* Job: Each line of the records below needs repeating exactly. Skip the pictures.

* Exercise data:
-=-=-
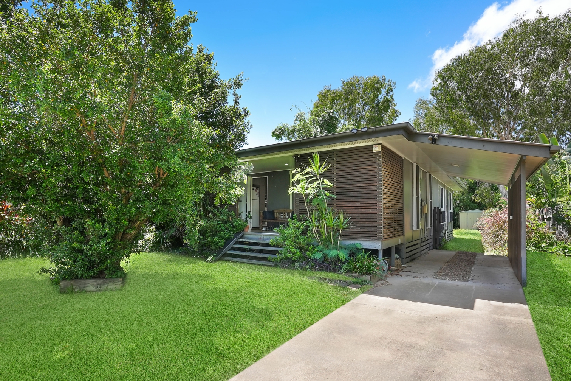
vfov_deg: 67.4
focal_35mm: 18
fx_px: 285
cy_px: 197
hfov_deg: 90.0
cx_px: 282
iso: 500
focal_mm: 17
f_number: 11
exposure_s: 1/200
-=-=-
* Response for this exercise:
vfov_deg: 67.4
focal_35mm: 18
fx_px: 285
cy_px: 197
hfov_deg: 90.0
cx_px: 282
iso: 500
focal_mm: 17
f_number: 11
exposure_s: 1/200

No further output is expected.